Tan pointed out that although most children and infants generally present with mild or no symptoms, they may have persistent and long-term symptoms even if they have mild illness and no underlying medical conditions. Multisystem inflammatory syndrome in children is the most serious and can result in long-term cardiac, neurologic, and gastrointestinal problems.
Long-Term Health Consequences of Covid-19
Del Rio estimated that 10% to 15% of patients do not recover quickly based on findings from the COVID Symptom Study, and the persistence of symptoms is independent of age, comorbidity burden, and severity of acute illness. He added that cardiac injury, myocarditis, arrhythmias, cardiogenic shock, and thromboembolic disease may occur in the acute phase. These can lead to myocardial fibrosis or scarring, arrhythmias with cardiac arrest outside the hospital setting, and cardiomyopathy in the postacute phase. Pneumonia, acute respiratory distress syndrome, and hypoxic respiratory failure can occur during the acute phase and be followed by restrictive lung disease in the postacute setting. In addition, major mood swings and “brain fog” can persist for several months. Del Rio added that renal function may also be compromised long-term, with persistent kidney dysfunction or requirement for dialysis even in patients who did not require renal replacement therapy during hospitalization. Finally, he cited emotional and behavioral concerns, including feelings of isolation and loneliness, a sense of hopelessness, and ongoing psychological effects, and identified the need for an integrated research agenda to conduct observational studies and randomized trials and a multidisciplinary approach to treatment in post–COVID-19 clinics.
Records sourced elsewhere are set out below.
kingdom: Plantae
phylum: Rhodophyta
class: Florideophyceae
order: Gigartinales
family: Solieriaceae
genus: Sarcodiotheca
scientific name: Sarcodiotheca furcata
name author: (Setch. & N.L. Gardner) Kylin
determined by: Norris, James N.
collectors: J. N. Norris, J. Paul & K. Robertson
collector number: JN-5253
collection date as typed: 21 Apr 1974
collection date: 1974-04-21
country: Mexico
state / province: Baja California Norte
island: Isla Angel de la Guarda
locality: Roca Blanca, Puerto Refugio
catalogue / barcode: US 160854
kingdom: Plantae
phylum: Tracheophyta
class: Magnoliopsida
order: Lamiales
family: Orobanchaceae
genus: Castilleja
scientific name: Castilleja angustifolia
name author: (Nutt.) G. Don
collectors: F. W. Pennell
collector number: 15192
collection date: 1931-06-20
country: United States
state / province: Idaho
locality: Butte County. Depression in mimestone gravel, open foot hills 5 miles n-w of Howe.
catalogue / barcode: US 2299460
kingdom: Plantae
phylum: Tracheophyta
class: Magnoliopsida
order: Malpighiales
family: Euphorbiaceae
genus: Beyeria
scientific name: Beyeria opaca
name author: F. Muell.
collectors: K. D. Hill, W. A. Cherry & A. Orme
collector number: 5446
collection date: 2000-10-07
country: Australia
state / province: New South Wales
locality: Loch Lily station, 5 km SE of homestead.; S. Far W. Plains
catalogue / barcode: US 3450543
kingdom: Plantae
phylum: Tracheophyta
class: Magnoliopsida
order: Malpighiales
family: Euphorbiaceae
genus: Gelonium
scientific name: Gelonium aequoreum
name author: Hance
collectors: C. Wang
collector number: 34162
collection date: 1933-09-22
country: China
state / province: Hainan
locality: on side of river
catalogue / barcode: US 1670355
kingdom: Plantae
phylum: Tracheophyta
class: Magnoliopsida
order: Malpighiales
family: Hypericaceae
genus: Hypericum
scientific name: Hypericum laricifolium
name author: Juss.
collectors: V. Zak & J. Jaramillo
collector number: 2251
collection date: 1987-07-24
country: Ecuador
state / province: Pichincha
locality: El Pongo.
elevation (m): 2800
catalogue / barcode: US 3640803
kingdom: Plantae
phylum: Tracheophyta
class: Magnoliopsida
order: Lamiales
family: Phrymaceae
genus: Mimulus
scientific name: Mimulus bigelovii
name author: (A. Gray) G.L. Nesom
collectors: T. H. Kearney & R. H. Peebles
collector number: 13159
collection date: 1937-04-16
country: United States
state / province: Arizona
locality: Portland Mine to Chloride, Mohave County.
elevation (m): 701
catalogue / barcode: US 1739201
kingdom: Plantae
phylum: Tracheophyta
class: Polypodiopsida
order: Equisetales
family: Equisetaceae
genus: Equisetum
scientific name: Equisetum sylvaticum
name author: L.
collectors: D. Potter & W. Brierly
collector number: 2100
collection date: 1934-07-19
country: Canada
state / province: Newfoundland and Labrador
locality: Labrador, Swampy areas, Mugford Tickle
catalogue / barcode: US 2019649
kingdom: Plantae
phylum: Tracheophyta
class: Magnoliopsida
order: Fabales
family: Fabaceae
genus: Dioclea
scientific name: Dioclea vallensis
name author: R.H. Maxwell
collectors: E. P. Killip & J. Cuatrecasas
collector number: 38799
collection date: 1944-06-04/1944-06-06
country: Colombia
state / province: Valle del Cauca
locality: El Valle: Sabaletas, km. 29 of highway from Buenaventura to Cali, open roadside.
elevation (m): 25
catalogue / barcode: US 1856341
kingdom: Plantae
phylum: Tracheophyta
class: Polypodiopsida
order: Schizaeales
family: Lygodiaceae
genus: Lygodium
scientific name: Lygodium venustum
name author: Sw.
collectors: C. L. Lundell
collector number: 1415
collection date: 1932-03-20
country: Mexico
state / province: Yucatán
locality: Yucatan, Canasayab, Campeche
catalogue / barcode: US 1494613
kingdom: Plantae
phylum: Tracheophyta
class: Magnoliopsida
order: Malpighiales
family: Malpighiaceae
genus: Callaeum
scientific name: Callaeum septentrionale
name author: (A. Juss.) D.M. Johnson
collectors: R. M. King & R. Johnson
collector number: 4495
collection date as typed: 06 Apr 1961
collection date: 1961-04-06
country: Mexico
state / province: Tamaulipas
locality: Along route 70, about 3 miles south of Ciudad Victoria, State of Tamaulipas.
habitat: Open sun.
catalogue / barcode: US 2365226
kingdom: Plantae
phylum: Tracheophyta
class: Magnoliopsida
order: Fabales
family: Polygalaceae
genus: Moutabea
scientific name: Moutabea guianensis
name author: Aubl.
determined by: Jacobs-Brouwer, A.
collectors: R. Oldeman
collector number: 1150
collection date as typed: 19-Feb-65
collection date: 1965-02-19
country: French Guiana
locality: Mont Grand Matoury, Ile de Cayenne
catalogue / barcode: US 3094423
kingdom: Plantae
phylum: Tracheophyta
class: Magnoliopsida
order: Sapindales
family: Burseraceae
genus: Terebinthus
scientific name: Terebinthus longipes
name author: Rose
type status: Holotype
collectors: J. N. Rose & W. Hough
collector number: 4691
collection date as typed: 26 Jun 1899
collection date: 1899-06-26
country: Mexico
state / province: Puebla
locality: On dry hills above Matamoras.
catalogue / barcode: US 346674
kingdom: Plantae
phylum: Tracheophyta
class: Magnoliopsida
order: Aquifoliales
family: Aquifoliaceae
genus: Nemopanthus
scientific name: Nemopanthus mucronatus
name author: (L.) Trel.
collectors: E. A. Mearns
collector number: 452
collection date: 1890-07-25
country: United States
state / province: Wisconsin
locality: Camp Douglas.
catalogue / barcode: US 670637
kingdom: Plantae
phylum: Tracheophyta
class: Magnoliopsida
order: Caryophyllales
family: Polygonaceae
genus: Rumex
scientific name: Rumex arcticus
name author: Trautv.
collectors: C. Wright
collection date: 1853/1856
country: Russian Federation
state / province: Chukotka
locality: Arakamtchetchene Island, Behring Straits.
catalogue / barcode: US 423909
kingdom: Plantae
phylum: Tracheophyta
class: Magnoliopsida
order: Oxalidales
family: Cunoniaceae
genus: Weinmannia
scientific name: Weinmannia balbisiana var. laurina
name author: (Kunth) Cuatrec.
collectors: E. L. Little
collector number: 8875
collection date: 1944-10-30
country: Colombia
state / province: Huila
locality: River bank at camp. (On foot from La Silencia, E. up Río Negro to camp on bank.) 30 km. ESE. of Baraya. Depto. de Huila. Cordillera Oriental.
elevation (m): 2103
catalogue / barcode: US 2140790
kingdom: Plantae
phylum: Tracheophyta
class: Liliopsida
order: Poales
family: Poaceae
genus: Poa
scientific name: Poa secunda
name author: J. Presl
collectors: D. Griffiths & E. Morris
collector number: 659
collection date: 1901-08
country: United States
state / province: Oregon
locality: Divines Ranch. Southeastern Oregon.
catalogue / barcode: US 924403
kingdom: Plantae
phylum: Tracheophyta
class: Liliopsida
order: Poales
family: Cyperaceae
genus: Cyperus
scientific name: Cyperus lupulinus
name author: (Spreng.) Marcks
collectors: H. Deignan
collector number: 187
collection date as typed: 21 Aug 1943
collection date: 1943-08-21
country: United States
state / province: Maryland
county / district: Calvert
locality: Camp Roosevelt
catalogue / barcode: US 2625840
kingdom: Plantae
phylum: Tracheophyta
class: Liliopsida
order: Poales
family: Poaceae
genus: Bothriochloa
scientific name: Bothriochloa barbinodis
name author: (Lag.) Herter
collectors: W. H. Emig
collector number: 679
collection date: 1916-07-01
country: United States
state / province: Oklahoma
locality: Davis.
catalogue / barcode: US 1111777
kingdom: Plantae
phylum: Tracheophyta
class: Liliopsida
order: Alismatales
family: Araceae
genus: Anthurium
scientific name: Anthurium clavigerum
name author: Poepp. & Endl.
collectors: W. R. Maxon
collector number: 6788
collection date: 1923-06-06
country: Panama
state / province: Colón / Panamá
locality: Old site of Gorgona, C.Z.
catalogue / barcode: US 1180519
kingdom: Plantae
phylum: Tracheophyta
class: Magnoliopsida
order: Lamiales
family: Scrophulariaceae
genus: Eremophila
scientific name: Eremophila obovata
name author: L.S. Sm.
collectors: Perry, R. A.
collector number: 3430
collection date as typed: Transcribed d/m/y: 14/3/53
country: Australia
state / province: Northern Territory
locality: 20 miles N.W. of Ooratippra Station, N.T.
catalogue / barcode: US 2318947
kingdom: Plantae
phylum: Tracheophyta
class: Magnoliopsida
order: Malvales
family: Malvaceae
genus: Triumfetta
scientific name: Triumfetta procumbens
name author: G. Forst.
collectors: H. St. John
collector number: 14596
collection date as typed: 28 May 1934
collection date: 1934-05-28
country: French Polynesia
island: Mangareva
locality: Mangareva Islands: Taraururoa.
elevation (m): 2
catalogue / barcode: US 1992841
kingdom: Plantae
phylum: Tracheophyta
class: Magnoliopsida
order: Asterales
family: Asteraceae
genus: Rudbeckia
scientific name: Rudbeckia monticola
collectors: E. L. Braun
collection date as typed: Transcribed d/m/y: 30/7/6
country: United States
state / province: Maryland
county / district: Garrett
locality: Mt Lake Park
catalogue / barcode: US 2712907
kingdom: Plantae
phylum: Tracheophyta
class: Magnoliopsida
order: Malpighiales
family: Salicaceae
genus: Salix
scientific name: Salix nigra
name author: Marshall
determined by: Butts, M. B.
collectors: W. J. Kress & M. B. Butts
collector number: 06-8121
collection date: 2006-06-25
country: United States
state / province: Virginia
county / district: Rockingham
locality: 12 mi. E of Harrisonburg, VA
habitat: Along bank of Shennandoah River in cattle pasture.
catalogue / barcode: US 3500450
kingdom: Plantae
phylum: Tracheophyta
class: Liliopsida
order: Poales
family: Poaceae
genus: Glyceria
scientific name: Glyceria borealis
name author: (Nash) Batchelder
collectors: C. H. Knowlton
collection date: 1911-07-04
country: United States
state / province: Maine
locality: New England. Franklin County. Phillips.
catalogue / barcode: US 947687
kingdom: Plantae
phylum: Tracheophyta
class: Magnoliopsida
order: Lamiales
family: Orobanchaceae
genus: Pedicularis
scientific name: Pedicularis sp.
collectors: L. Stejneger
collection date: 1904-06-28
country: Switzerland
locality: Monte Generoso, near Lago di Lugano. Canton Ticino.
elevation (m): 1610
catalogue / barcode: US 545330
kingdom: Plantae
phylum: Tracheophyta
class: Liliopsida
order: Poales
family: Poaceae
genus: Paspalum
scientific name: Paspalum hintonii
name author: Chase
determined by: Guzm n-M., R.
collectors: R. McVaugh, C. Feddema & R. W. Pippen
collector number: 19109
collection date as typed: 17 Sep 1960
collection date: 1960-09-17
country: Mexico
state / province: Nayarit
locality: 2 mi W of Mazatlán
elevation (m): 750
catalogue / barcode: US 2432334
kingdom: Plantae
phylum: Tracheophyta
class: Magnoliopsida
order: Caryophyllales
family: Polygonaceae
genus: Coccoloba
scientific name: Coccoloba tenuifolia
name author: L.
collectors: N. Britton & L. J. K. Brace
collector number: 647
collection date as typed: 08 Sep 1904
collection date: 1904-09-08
The Uninvited Guest: Promoting Mental Health & Wellness During COVID-19
Cicchetti said that issues related to the COVID-19 pandemic, racism, and economic downturn in 2020 have contributed to multiple layers of stress in many individuals. Ongoing mental health challenges for many individuals include a sense of inequity, structural racism, heightened exposure to stress and trauma, social isolation and disconnection, limited access to community programs and support, changes to routine and structure, barriers to accessing health care and other services, and educational disruptions for children.
Cicchetti emphasized the importance of providers addressing stress directly with clients using tools such as Stoddard and Kaufman’s Coronavirus Impact Scale and the UCLA Brief COVID-19 Screen for Child/Adolescent PTSD. She recommended that parents respond to their children using principles of trauma-informed care, including creating a safe environment, building relationships and connectedness, and supporting and teaching emotional regulation. She added that the majority of children will do well, and often look to parents for coping strategies and leadership during times of crisis. Create a sense of predictability and establish routines to enhance children’s safety and security, she suggested, as well as providing them with love and support. Additionally, allowing them to ask questions, supporting their emotional regulation, and letting them figure out how to support themselves with self-care activities will help them reduce stress, cope with challenges, and enhance their sense of well-being.